To extend the metaphor, Powell’s shots are starting to come together. On August 10, his second starring turn for Netflix, as the American boyfriend of Lily James in The Guernsey Literary and Potato Peel Pie Society, hits the streaming site. From there, the projects in development grow only bigger in prestige. There’s Top Gun: Maverick, of course, but also Devotion, a story about two Korean War Navy pilots, which Powell is starring in and developing the script for. Then there’s the Captain Planet movie he and Matt are developing with Leonardo DiCaprio. Then there’s the film shooting in 2019 produced by Imagine, Ron Howard and Brian Grazer’s company, in which he and Channing Tatum play brothers. Powell’s phone, meanwhile, is ringing constantly with more offers.

“As the acting stuff has kind of gained more traction, so has the writing stuff, separately,” Powell says. “The cool part is that now that the writing stuff is going really well and the acting stuff is going really well, they’re converging in a way where I’m getting to write stuff that I get to star in, which I never thought could happen.”

It’s not easy to determine why, when, or whether someone will blow up, but it does feel profoundly apparent that now is Powell’s time. The recurring role on Scream Queens was a false start; the scene-stealing in Everybody Wants Some!! was a nice bump, but not enough. What it took was a previously untapped hunger for the return of romantic comedies, and a risk-taking streaming company with a big wallet and a bigger programming quota. Set It Up was the showcase Powell needed—a breezy, funny movie capable of capturing his unique combination of swagger and charisma and his, uh, beautiful face—and has proved to be the key that opens all doors. “It’s a fun time,” Powell admits. “It’s a great luxury, but I’m busier than I’ve ever been.”

Having escaped the 4-year-old cheerleaders (and barely fighting back tears after I won the bocce match, 5-3), Powell offers to drive me back to my hotel—or, on second thought, at least to the restaurant he has to go to for a meeting (which is about halfway between the Rosé Garden and my hotel, so the gesture is still something; and besides, it’s the thought that counts.) His Jaguar two-seater is svelte and impressive—the engine automatically turns off at stoplights—but lived in. A lone fork sits on the floor of the passenger seat, while a venti Starbucks cup clogs up the console.
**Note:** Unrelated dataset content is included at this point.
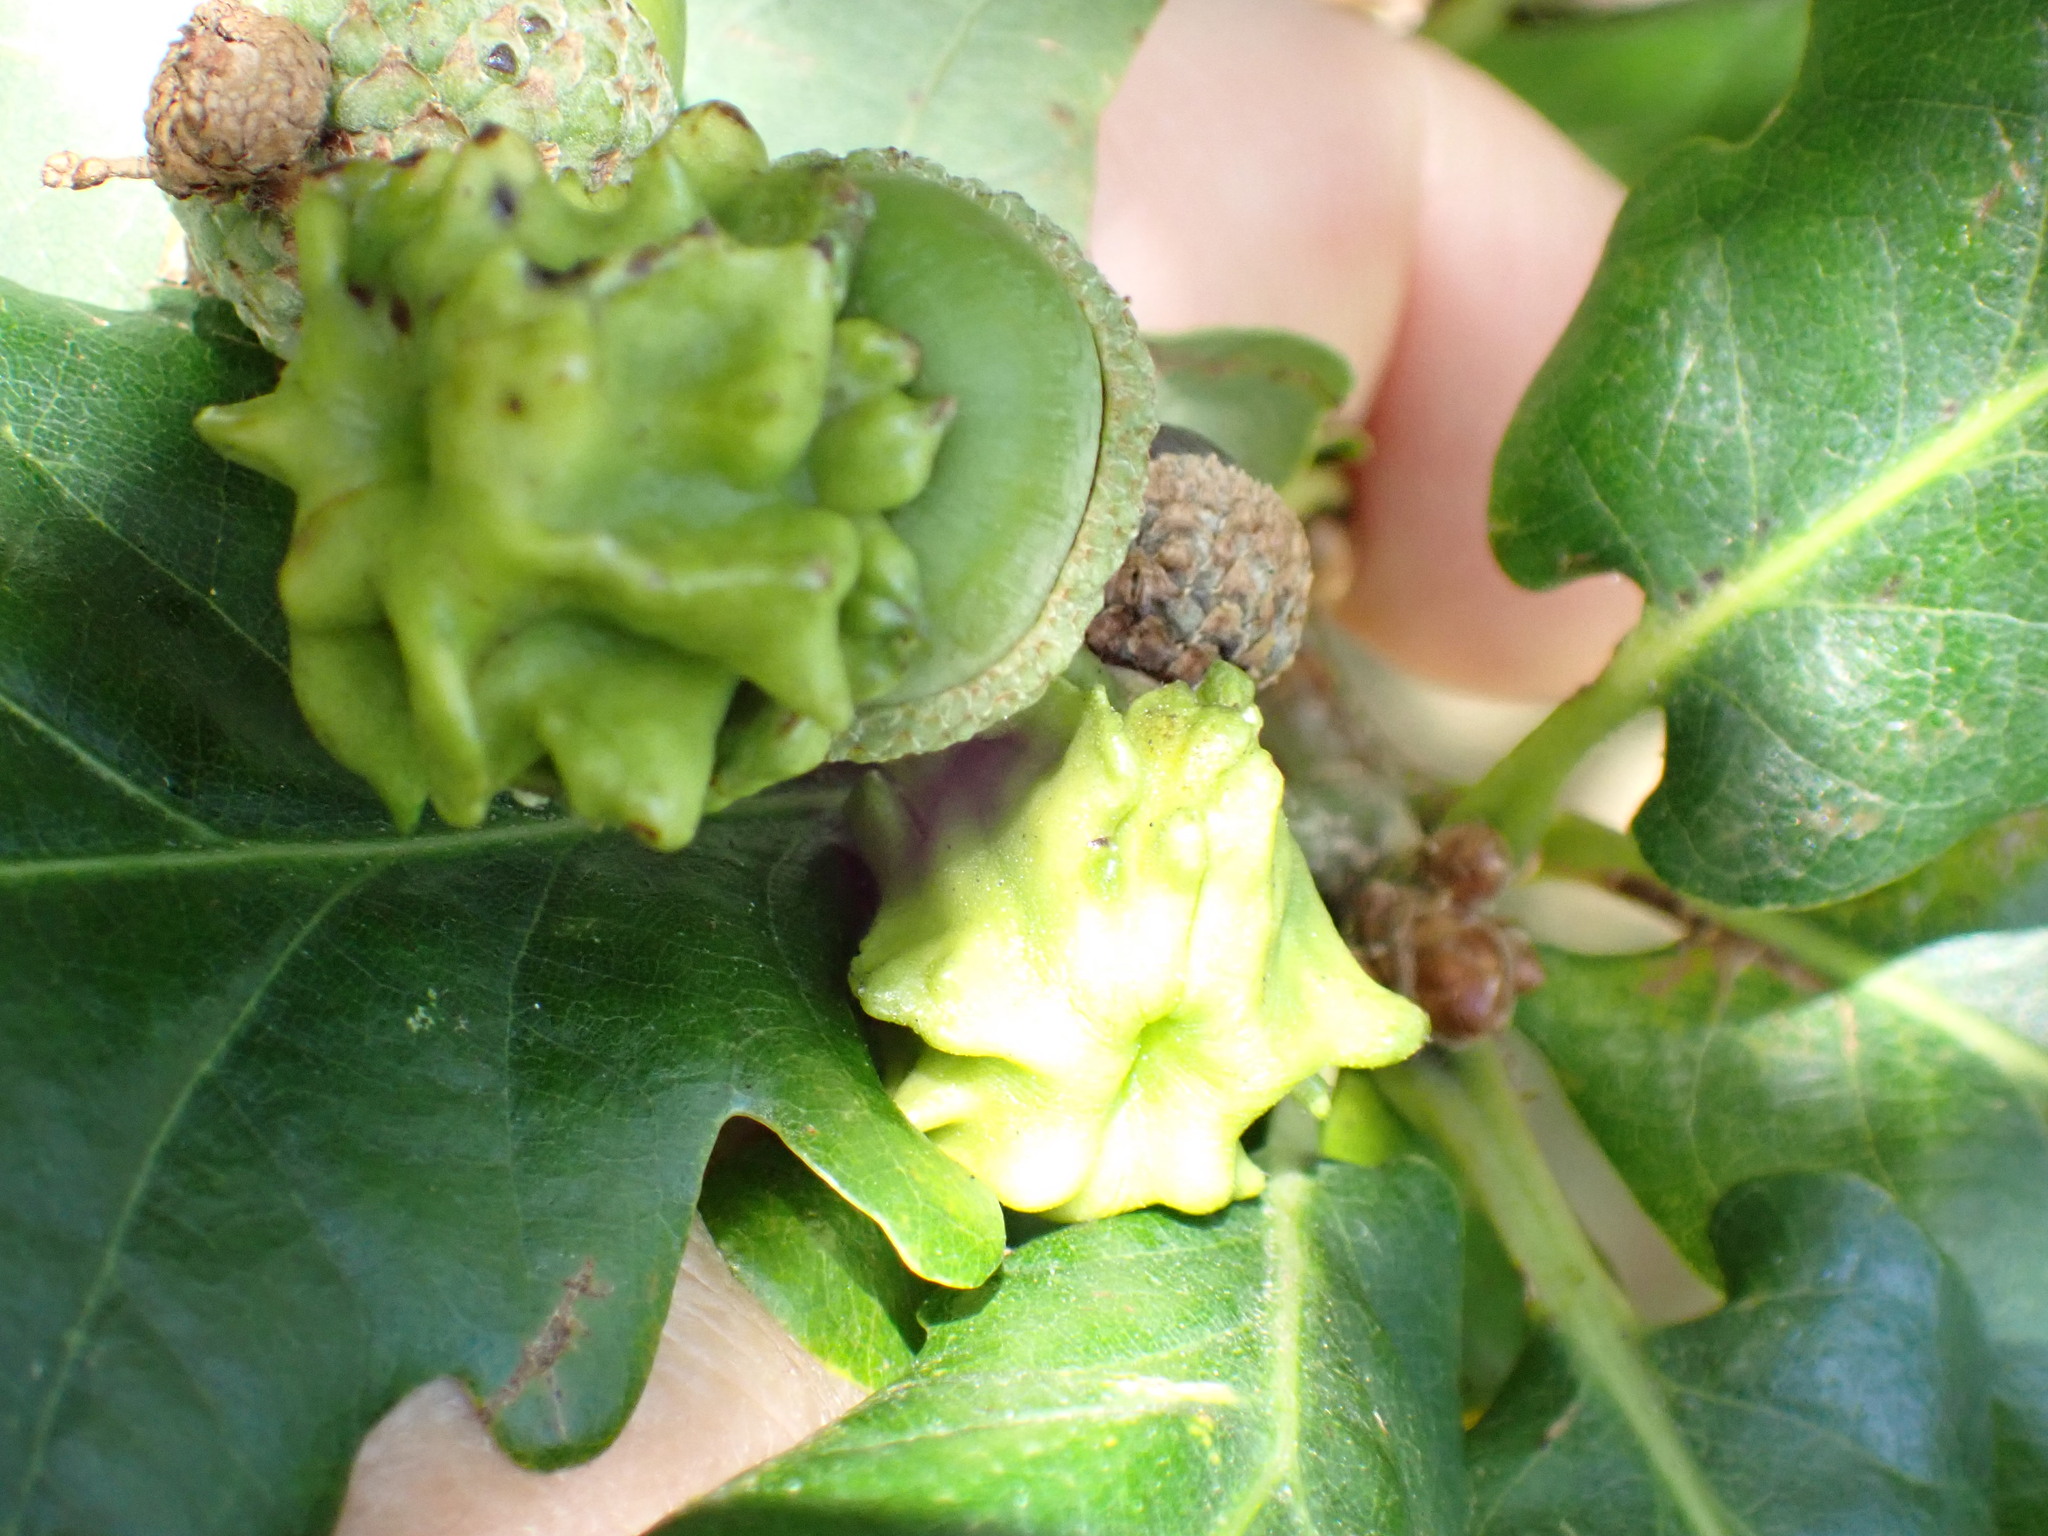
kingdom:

On the way to Matsuhisa in Beverly Hills, Powell takes a phone call, and he and a producer friend talk strategy for his next move as a newfound leading man. While the friend delivers a monologue about his value and the kinds of roles he should be going after, he looks over and mouths “I’m so sorry.” He bashfully does it again three more times over the course of 15 minutes.

After dropping off the car at the valet stand and saying our goodbyes, Powell ducks into Matsuhisa while I call an Uber. Waiting, I peer down La Cienega Boulevard. That’s when I see Powell pop out of the restaurant and pull out his phone again. He smiles, waves, and then his face straightens as he goes back to business.